[Stored data entries]
+++

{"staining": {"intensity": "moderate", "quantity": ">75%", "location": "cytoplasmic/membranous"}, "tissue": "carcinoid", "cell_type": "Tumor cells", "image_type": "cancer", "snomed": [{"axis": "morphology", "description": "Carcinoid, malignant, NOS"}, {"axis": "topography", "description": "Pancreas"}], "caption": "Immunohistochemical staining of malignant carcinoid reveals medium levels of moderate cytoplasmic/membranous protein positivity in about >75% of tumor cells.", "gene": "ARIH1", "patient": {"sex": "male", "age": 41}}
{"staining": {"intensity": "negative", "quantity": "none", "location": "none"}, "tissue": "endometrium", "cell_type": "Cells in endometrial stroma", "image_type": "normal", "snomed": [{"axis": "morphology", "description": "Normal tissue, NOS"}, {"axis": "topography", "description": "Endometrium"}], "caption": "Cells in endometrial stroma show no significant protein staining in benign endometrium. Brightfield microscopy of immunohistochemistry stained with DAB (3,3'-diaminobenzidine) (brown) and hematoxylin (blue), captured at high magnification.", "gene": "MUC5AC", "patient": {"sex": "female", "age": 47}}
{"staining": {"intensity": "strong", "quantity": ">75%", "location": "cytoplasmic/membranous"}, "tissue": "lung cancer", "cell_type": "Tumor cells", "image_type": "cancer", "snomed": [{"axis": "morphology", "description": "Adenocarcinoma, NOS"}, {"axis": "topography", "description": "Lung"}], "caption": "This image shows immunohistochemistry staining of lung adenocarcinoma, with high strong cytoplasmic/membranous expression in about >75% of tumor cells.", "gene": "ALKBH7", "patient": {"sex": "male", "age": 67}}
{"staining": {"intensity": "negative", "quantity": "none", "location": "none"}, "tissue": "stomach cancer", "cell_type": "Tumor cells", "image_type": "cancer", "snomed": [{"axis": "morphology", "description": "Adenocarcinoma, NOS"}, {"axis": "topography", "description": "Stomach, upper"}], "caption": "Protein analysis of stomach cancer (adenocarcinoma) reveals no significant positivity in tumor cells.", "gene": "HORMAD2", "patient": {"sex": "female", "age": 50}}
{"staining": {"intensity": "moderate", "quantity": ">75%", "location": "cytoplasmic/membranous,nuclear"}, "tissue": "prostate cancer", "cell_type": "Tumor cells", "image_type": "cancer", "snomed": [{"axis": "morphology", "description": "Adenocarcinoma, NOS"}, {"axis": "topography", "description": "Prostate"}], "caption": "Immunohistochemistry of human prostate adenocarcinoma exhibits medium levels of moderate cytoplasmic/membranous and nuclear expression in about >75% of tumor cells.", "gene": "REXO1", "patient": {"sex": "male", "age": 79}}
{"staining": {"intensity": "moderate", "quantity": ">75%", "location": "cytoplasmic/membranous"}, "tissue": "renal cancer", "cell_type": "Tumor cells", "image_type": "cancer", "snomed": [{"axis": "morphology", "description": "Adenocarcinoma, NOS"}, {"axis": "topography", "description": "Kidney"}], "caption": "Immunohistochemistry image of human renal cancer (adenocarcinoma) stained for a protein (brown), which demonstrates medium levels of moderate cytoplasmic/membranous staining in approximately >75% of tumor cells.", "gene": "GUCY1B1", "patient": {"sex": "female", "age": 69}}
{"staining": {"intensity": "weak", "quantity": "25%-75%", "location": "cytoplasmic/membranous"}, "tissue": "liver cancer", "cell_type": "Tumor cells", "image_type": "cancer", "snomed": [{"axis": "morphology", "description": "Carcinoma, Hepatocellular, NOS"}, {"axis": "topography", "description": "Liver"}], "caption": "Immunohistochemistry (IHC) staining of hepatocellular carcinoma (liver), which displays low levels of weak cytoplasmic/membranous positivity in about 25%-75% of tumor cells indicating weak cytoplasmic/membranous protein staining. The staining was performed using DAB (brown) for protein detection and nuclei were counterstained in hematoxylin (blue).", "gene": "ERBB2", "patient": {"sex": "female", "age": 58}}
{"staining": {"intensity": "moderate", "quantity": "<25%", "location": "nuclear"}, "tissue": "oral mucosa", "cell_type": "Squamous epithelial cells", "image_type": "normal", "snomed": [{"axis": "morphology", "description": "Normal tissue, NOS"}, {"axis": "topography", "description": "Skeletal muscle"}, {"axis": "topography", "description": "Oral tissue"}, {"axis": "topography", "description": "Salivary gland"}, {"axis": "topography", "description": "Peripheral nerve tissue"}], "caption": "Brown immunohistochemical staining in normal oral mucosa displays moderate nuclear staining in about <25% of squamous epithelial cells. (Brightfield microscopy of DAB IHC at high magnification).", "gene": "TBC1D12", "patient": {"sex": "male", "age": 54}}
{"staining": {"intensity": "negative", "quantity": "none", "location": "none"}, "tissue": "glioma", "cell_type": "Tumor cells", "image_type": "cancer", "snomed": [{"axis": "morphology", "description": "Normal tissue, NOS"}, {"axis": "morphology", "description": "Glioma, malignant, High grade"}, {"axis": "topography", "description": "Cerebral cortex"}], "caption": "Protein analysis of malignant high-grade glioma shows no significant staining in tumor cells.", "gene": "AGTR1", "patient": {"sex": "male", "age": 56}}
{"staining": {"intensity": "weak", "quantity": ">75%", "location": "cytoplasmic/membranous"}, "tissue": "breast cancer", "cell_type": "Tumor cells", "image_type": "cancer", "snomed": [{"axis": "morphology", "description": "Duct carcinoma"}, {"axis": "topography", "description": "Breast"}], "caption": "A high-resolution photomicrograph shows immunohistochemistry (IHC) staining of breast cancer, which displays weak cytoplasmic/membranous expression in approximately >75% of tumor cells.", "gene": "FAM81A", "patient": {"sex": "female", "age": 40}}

+++

Work required
An exact transcription of all the records is required.

Response to the exercise
{"staining": {"intensity": "moderate", "quantity": ">75%", "location": "cytoplasmic/membranous"}, "tissue": "carcinoid", "cell_type": "Tumor cells", "image_type": "cancer", "snomed": [{"axis": "morphology", "description": "Carcinoid, malignant, NOS"}, {"axis": "topography", "description": "Pancreas"}], "caption": "Immunohistochemical staining of malignant carcinoid reveals medium levels of moderate cytoplasmic/membranous protein positivity in about >75% of tumor cells.", "gene": "ARIH1", "patient": {"sex": "male", "age": 41}}
{"staining": {"intensity": "negative", "quantity": "none", "location": "none"}, "tissue": "endometrium", "cell_type": "Cells in endometrial stroma", "image_type": "normal", "snomed": [{"axis": "morphology", "description": "Normal tissue, NOS"}, {"axis": "topography", "description": "Endometrium"}], "caption": "Cells in endometrial stroma show no significant protein staining in benign endometrium. Brightfield microscopy of immunohistochemistry stained with DAB (3,3'-diaminobenzidine) (brown) and hematoxylin (blue), captured at high magnification.", "gene": "MUC5AC", "patient": {"sex": "female", "age": 47}}
{"staining": {"intensity": "strong", "quantity": ">75%", "location": "cytoplasmic/membranous"}, "tissue": "lung cancer", "cell_type": "Tumor cells", "image_type": "cancer", "snomed": [{"axis": "morphology", "description": "Adenocarcinoma, NOS"}, {"axis": "topography", "description": "Lung"}], "caption": "This image shows immunohistochemistry staining of lung adenocarcinoma, with high strong cytoplasmic/membranous expression in about >75% of tumor cells.", "gene": "ALKBH7", "patient": {"sex": "male", "age": 67}}
{"staining": {"intensity": "negative", "quantity": "none", "location": "none"}, "tissue": "stomach cancer", "cell_type": "Tumor cells", "image_type": "cancer", "snomed": [{"axis": "morphology", "description": "Adenocarcinoma, NOS"}, {"axis": "topography", "description": "Stomach, upper"}], "caption": "Protein analysis of stomach cancer (adenocarcinoma) reveals no significant positivity in tumor cells.", "gene": "HORMAD2", "patient": {"sex": "female", "age": 50}}
{"staining": {"intensity": "moderate", "quantity": ">75%", "location": "cytoplasmic/membranous,nuclear"}, "tissue": "prostate cancer", "cell_type": "Tumor cells", "image_type": "cancer", "snomed": [{"axis": "morphology", "description": "Adenocarcinoma, NOS"}, {"axis": "topography", "description": "Prostate"}], "caption": "Immunohistochemistry of human prostate adenocarcinoma exhibits medium levels of moderate cytoplasmic/membranous and nuclear expression in about >75% of tumor cells.", "gene": "REXO1", "patient": {"sex": "male", "age": 79}}
{"staining": {"intensity": "moderate", "quantity": ">75%", "location": "cytoplasmic/membranous"}, "tissue": "renal cancer", "cell_type": "Tumor cells", "image_type": "cancer", "snomed": [{"axis": "morphology", "description": "Adenocarcinoma, NOS"}, {"axis": "topography", "description": "Kidney"}], "caption": "Immunohistochemistry image of human renal cancer (adenocarcinoma) stained for a protein (brown), which demonstrates medium levels of moderate cytoplasmic/membranous staining in approximately >75% of tumor cells.", "gene": "GUCY1B1", "patient": {"sex": "female", "age": 69}}
{"staining": {"intensity": "weak", "quantity": "25%-75%", "location": "cytoplasmic/membranous"}, "tissue": "liver cancer", "cell_type": "Tumor cells", "image_type": "cancer", "snomed": [{"axis": "morphology", "description": "Carcinoma, Hepatocellular, NOS"}, {"axis": "topography", "description": "Liver"}], "caption": "Immunohistochemistry (IHC) staining of hepatocellular carcinoma (liver), which displays low levels of weak cytoplasmic/membranous positivity in about 25%-75% of tumor cells indicating weak cytoplasmic/membranous protein staining. The staining was performed using DAB (brown) for protein detection and nuclei were counterstained in hematoxylin (blue).", "gene": "ERBB2", "patient": {"sex": "female", "age": 58}}
{"staining": {"intensity": "moderate", "quantity": "<25%", "location": "nuclear"}, "tissue": "oral mucosa", "cell_type": "Squamous epithelial cells", "image_type": "normal", "snomed": [{"axis": "morphology", "description": "Normal tissue, NOS"}, {"axis": "topography", "description": "Skeletal muscle"}, {"axis": "topography", "description": "Oral tissue"}, {"axis": "topography", "description": "Salivary gland"}, {"axis": "topography", "description": "Peripheral nerve tissue"}], "caption": "Brown immunohistochemical staining in normal oral mucosa displays moderate nuclear staining in about <25% of squamous epithelial cells. (Brightfield microscopy of DAB IHC at high magnification).", "gene": "TBC1D12", "patient": {"sex": "male", "age": 54}}
{"staining": {"intensity": "negative", "quantity": "none", "location": "none"}, "tissue": "glioma", "cell_type": "Tumor cells", "image_type": "cancer", "snomed": [{"axis": "morphology", "description": "Normal tissue, NOS"}, {"axis": "morphology", "description": "Glioma, malignant, High grade"}, {"axis": "topography", "description": "Cerebral cortex"}], "caption": "Protein analysis of malignant high-grade glioma shows no significant staining in tumor cells.", "gene": "AGTR1", "patient": {"sex": "male", "age": 56}}
{"staining": {"intensity": "weak", "quantity": ">75%", "location": "cytoplasmic/membranous"}, "tissue": "breast cancer", "cell_type": "Tumor cells", "image_type": "cancer", "snomed": [{"axis": "morphology", "description": "Duct carcinoma"}, {"axis": "topography", "description": "Breast"}], "caption": "A high-resolution photomicrograph shows immunohistochemistry (IHC) staining of breast cancer, which displays weak cytoplasmic/membranous expression in approximately >75% of tumor cells.", "gene": "FAM81A", "patient": {"sex": "female", "age": 40}}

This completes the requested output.